→ **Description of the task**:
Before repeating the entries below, strip out every picture and keep all else as it is.

── Material provided ──

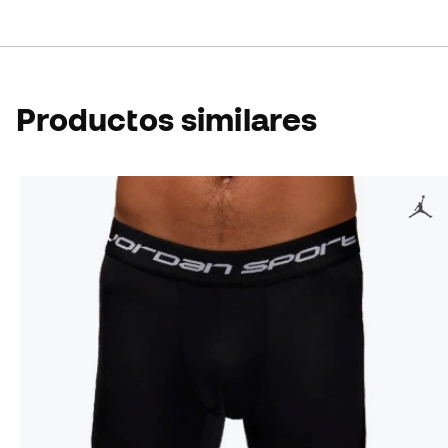
Productos similares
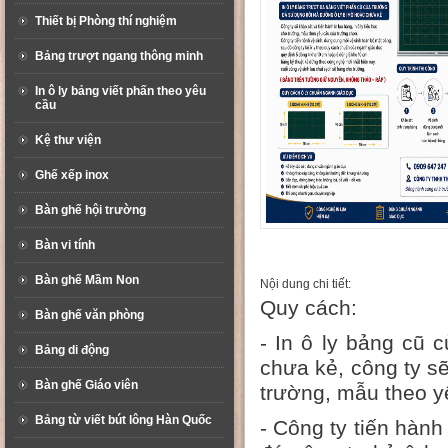
Thiết bị Phòng thí nghiệm
Bảng trượt ngang thông minh
In ô ly bảng viết phấn theo yêu
cầu
Kệ thư viện
Ghế xếp inox
Bàn ghế hội trường
Bàn vi tính
Bàn ghế Mầm Non
Nội dung chi tiết:
Quy cách:
Bàn ghế văn phòng
- In ô ly bảng cũ
Bảng di động
chưa kẻ, công ty sẽ
Bàn ghế Giáo viên
trường, mẫu theo y
Bảng từ viết bút lông Hàn Quốc
- Công ty tiến hành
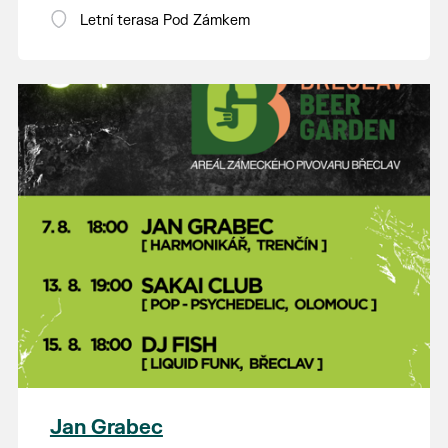
Letní terasa Pod Zámkem
Jan Grabec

───

→ **Task result**:
Productos similares
Thiết bị Phòng thí nghiệm
Bảng trượt ngang thông minh
In ô ly bảng viết phấn theo yêu
cầu
Kệ thư viện
Ghế xếp inox
Bàn ghế hội trường
Bàn vi tính
Bàn ghế Mầm Non
Nội dung chi tiết:
Quy cách:
Bàn ghế văn phòng
- In ô ly bảng cũ
Bảng di động
chưa kẻ, công ty sẽ
Bàn ghế Giáo viên
trường, mẫu theo y
Bảng từ viết bút lông Hàn Quốc
- Công ty tiến hành
Letní terasa Pod Zámkem
Jan Grabec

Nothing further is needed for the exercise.